Hubo otros medicamentos, claro, miles de ellos, nuevas invenciones, vacunas que fueron decisivas, remedios de todo tipo, y hubo llantos colectivos, peligros que no han sido eliminados del todo, la humanidad amenazada, de un lado al otro de los calores o de los fríos, de los inviernos, de las primaveras, de los veranos, del inclemente otoño, hasta completar tres años de incertidumbre, resignación o lucha. Hasta este viernes.

Un amigo mío me contó por teléfono hace unas semanas que aun en este momento él padeció el temible covid, era como un soldado japonés batallando después de que la guerra hubiera terminado. Es posible que la guerra real, la definitiva, no haya terminado, e incluso que no termine nunca, pero es evidente que ahora vamos sin mascarilla, que se han relajado los tiempos en los aviones y hasta en las iglesias o en los autobuses, pero aun siguen en las consultas de los médicos, en las farmacias, y seguramente se acabarán ahora que la OMS ha levantado la señal de peligro, pero por mucho tiempo ese largo invierno nos tendrá con el miedo en el cuerpo.

Eso, el miedo, fue lo primero que entró en las casas y viajó a los hospitales, a las colas de las vacunas, a las sospechas sobre la enfermedad que nos pudieran contagiar. En las casas donde nos refugiamos el miedo fue el habitante secreto, que se instaló con nosotros, en nuestras neveras y en nuestras camas, en las comidas que llegaban a la casa, hasta en las noticias de los telediarios el miedo era como una señal, una amenaza en las palabras de los políticos que nos alertaban del peligro, en los doctores que, enviados por los ministerios, aconsejaban lo que había que hacer, lo que no debíamos hacer. El mundo, y nuestras casas, estaban llenos de señales de peligro, y los individuos, yo mismo, aquellos que teníamos una enfermedad crónica, los que creíamos que éramos inmunes porque ya habíamos tomado los medicamentos que nos habían sido aconsejados, sabíamos también que cualquier gesto del aire iba a ser una amenaza mortal, un fin de la partida.

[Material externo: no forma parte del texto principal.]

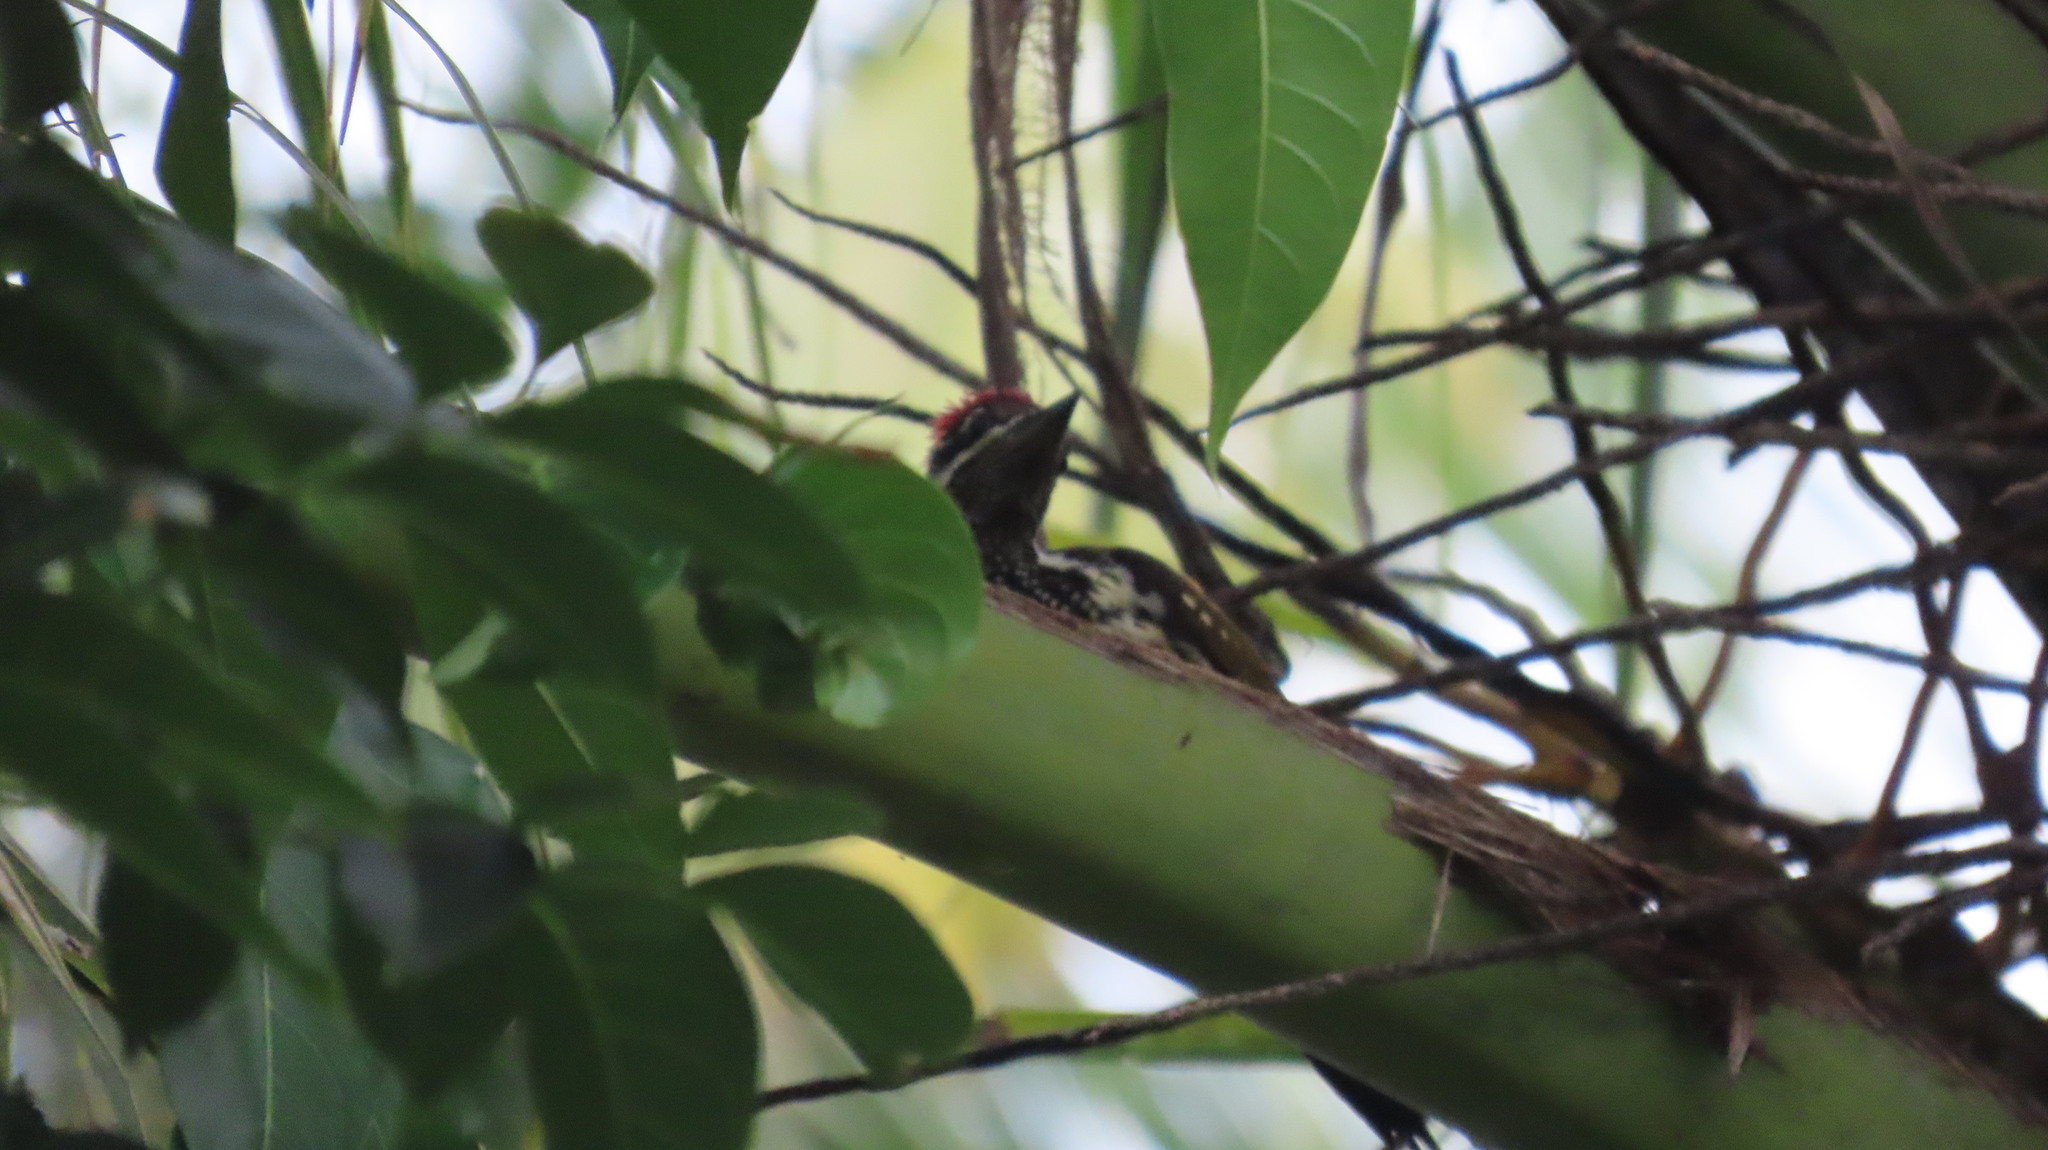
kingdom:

Fue un largo y cruel invierno. Ahora hay siete millones de certidumbres que nos transmiten el horror que ha sido esto. Ha sobrevivido parte de la humanidad, pero una enorme estadística triste precede a la noticia que ha dado la OMS, que se acabó aquel horror. El recuerdo es una señal del pasado, pero el pasado, el dolor del pasado, es memoria invencible, dolorosa, y ese largo invierno de hielo que nos hizo seres vulnerables, asustados y tristes, no acabará nunca en el corazón de los que han sufrido los resultados de la horrible amenaza.

No olvidar es un modo de honrar a los que no están, a los que sufrieron el horrible frío que parecía una bruma y fue un volcán que ahora acaba, después de una serie inacabable y cruel de horrorosos marzos helados.